*Assignment*
Recast the listing below as a JSON list of strings, one string per line, with blank lines left out. Leave the pictures out of the list.

*Material for the task*
┏━━
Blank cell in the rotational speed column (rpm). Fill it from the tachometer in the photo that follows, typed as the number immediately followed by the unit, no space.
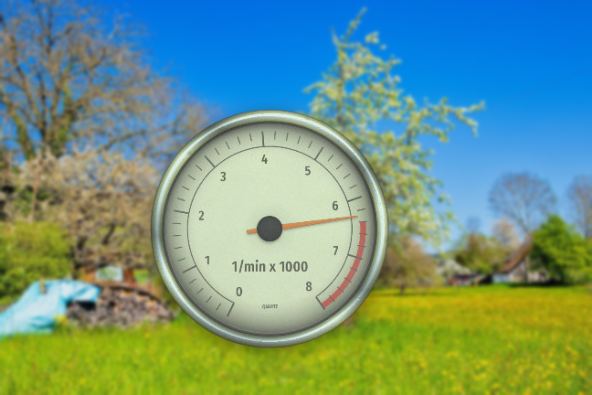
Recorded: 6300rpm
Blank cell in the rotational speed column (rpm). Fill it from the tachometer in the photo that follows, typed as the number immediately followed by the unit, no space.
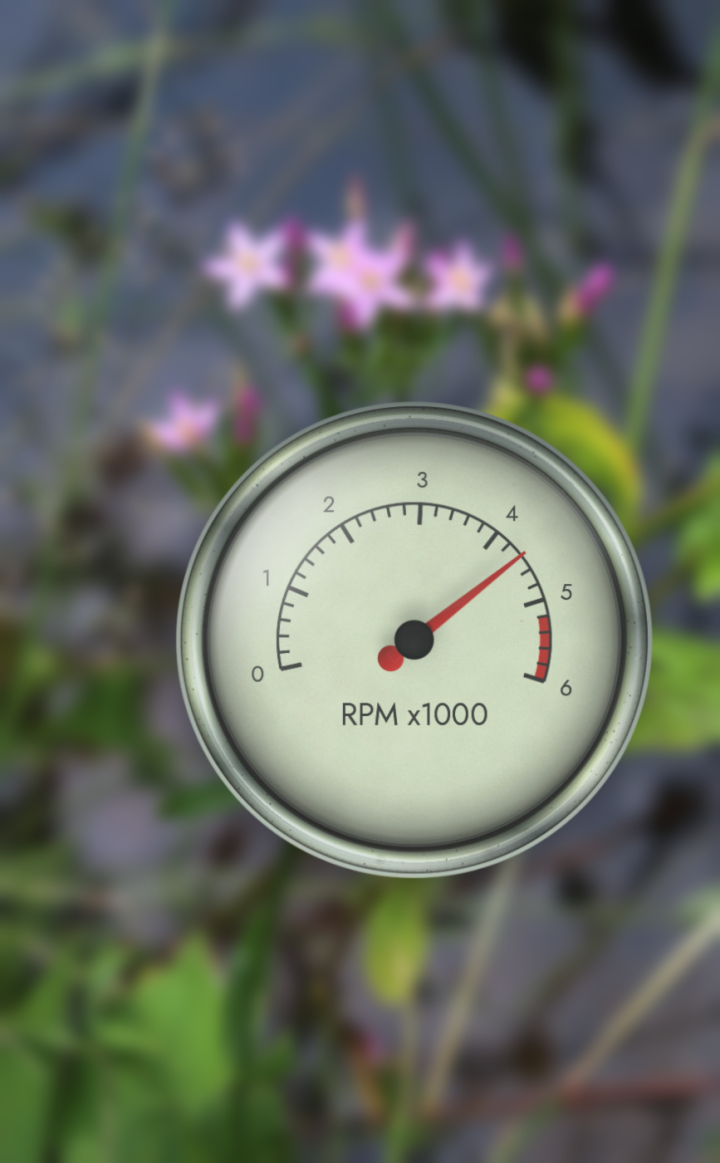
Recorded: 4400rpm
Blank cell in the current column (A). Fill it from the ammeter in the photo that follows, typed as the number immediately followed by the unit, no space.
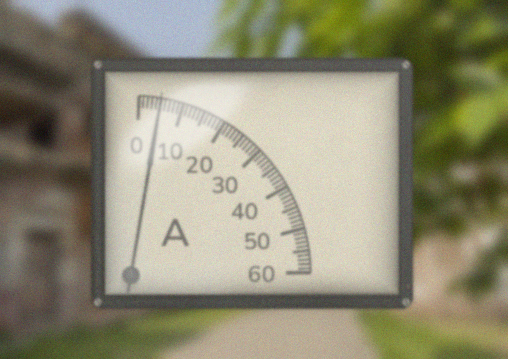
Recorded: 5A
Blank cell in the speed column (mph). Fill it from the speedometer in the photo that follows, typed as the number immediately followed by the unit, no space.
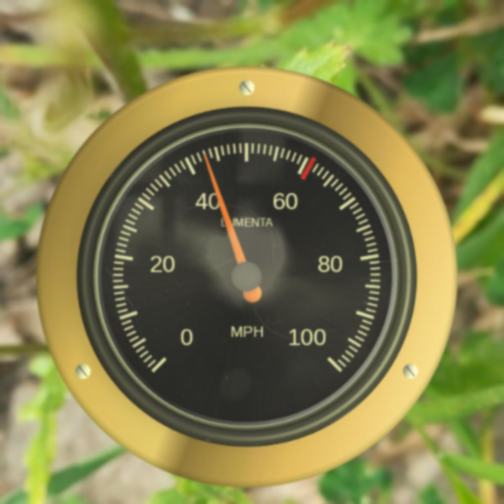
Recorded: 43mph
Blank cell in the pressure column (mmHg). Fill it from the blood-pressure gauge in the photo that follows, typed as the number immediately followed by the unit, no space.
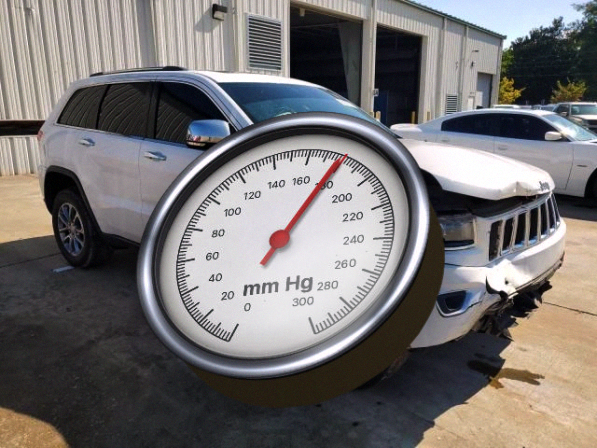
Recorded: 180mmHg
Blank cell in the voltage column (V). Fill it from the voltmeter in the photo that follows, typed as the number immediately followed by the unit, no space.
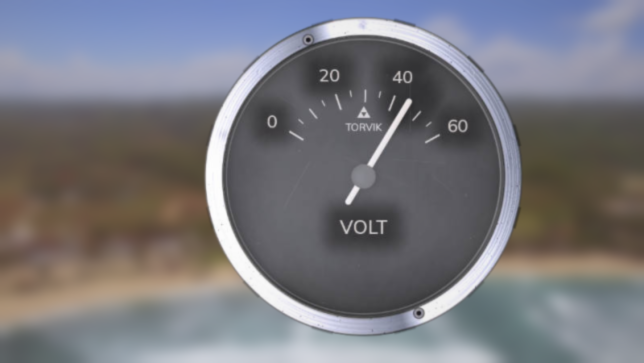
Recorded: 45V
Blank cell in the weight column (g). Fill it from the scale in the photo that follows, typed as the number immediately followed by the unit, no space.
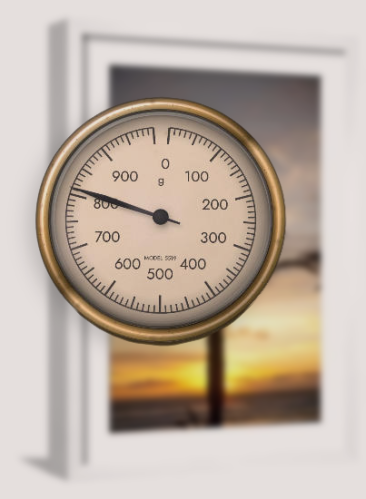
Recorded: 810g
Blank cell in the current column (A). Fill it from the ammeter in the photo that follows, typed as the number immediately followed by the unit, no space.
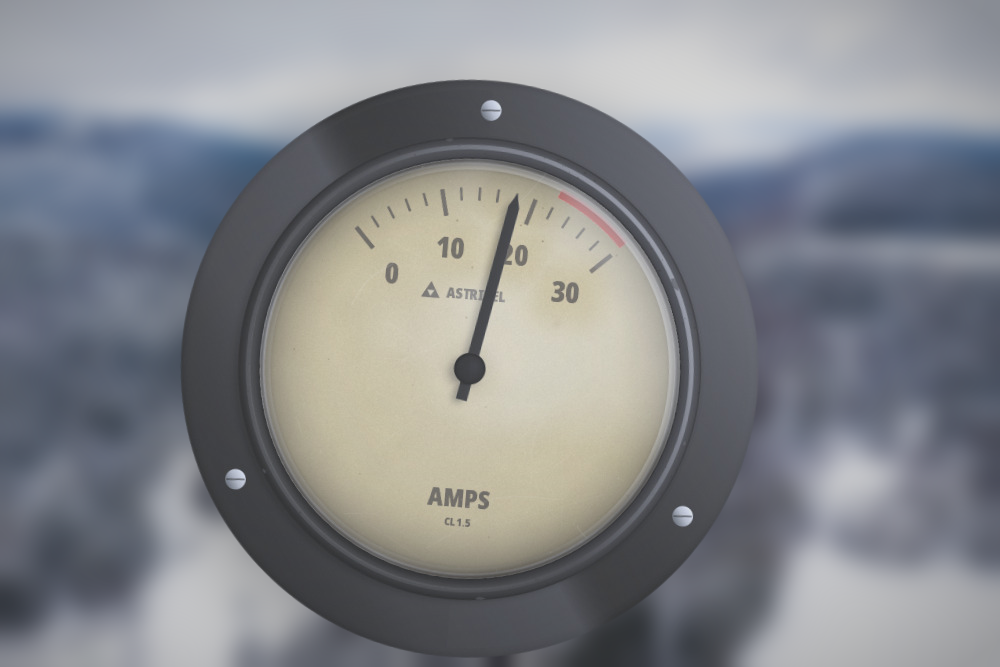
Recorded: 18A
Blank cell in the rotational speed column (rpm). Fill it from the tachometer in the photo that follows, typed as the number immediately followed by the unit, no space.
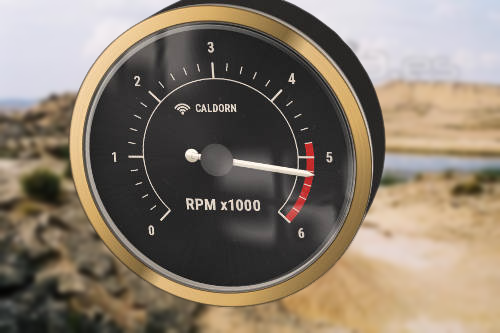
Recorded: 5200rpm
┗━━
*Solution for this task*
[
  "Blank cell in the rotational speed column (rpm). Fill it from the tachometer in the photo that follows, typed as the number immediately followed by the unit, no space.",
  "Recorded: 6300rpm",
  "Blank cell in the rotational speed column (rpm). Fill it from the tachometer in the photo that follows, typed as the number immediately followed by the unit, no space.",
  "Recorded: 4400rpm",
  "Blank cell in the current column (A). Fill it from the ammeter in the photo that follows, typed as the number immediately followed by the unit, no space.",
  "Recorded: 5A",
  "Blank cell in the speed column (mph). Fill it from the speedometer in the photo that follows, typed as the number immediately followed by the unit, no space.",
  "Recorded: 43mph",
  "Blank cell in the pressure column (mmHg). Fill it from the blood-pressure gauge in the photo that follows, typed as the number immediately followed by the unit, no space.",
  "Recorded: 180mmHg",
  "Blank cell in the voltage column (V). Fill it from the voltmeter in the photo that follows, typed as the number immediately followed by the unit, no space.",
  "Recorded: 45V",
  "Blank cell in the weight column (g). Fill it from the scale in the photo that follows, typed as the number immediately followed by the unit, no space.",
  "Recorded: 810g",
  "Blank cell in the current column (A). Fill it from the ammeter in the photo that follows, typed as the number immediately followed by the unit, no space.",
  "Recorded: 18A",
  "Blank cell in the rotational speed column (rpm). Fill it from the tachometer in the photo that follows, typed as the number immediately followed by the unit, no space.",
  "Recorded: 5200rpm"
]